--- start of Page excerpt ---

Greek Country Salad
Adapted from

  • 1 Tbs. lemon juice
  • 1/2 tsp. salt
  • 1 tsp. honey
  • 1/3 c. extra-virgin olive oil
  • 1/2 lb. escarole, chopped (preferably pale inner leaves) (2 cups)
  • 1/4 lb. young mustard greens, trimmed and finely chopped (2 cups)
  • 1/2 lb. dandelion greens, tough stems discarded and leaves cut crosswise into 1/4-inch slices (2 cups)
  • 2 c. baby spinach leaves
  • 1 c. watercress, trimmed
  • 1/2 c. chopped dill, fresh
  • 1/4 c. flat-leaf parsley, fresh
  • 1/4 c. thinly sliced scallion

Directions: In a large bowl, whisk together the lemon juice, salt, and honey. Drizzle in the olive oil and whisk to blend. Add the greens and herbs to the bowl of dressing and toss to coat. Sprinkle with salt and pepper to taste. Serve immediately. Makes eight servings.

--- end of Page excerpt ---

### Requirements:
**1)** In the Greek country salad recipe, rewrite the passage that begins at the words "Directions: In a" and stops after "Makes eight servings.", substituting "lime juice" for "lemon juice".
**2)** Answer these questions about the Greek country salad recipe:
(a) How much salt does the ingredient list call for?
(b) How many servings does the recipe make?
(c) Which green should preferably be the pale inner leaves?
**3)** From the Greek country salad recipe, list every ingredient whose amount is given with the abbreviation "c."

--- start of Material shown ---

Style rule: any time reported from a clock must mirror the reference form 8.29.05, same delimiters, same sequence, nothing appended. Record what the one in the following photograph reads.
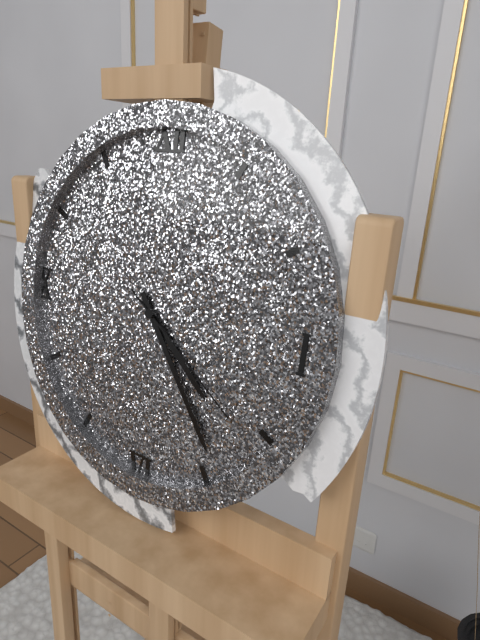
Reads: 4.24.21
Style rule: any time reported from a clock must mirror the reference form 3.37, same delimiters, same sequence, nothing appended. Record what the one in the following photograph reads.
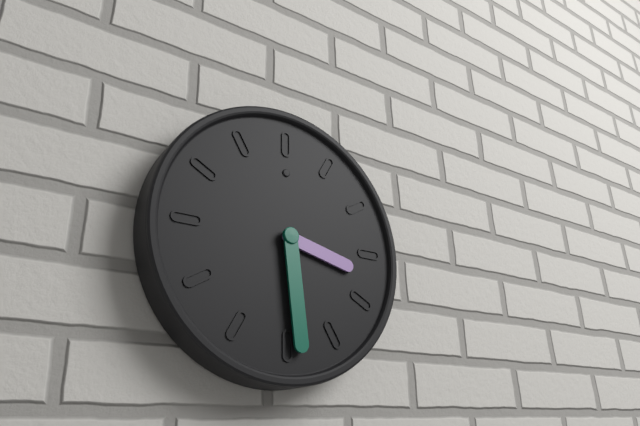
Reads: 3.29
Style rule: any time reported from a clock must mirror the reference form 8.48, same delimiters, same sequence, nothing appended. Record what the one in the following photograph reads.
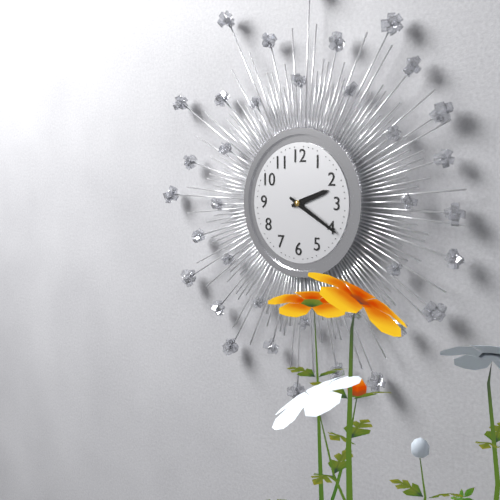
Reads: 2.20
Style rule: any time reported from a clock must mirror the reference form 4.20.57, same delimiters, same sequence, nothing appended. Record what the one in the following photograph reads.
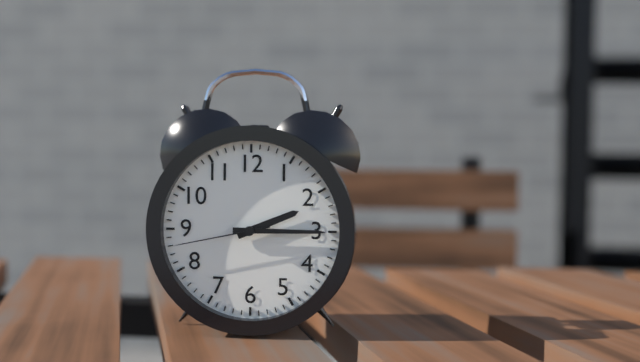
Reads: 2.15.43
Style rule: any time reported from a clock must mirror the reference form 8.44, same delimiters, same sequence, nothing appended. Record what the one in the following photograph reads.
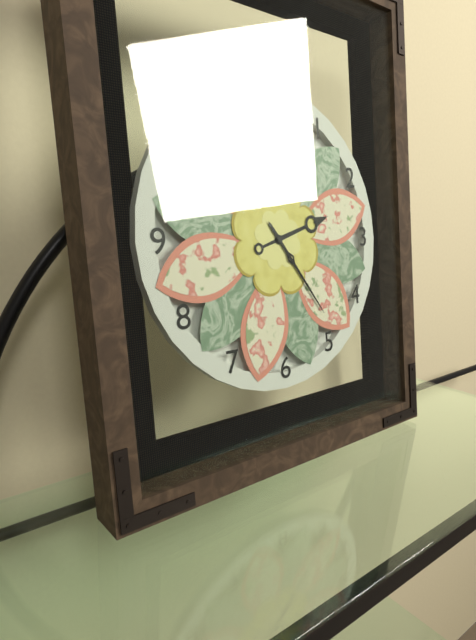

--- end of Material shown ---

### Full answers:
**1)**
Directions: In a large bowl, whisk together the lime juice, salt, and honey. Drizzle in the olive oil and whisk to blend. Add the greens and herbs to the bowl of dressing and toss to coat. Sprinkle with salt and pepper to taste. Serve immediately. Makes eight servings.

**2)**
(a) 1/2 tsp.
(b) Eight
(c) Escarole

**3)**
- Extra-virgin olive oil
- Baby spinach leaves
- Watercress
- Dill
- Flat-leaf parsley
- Scallion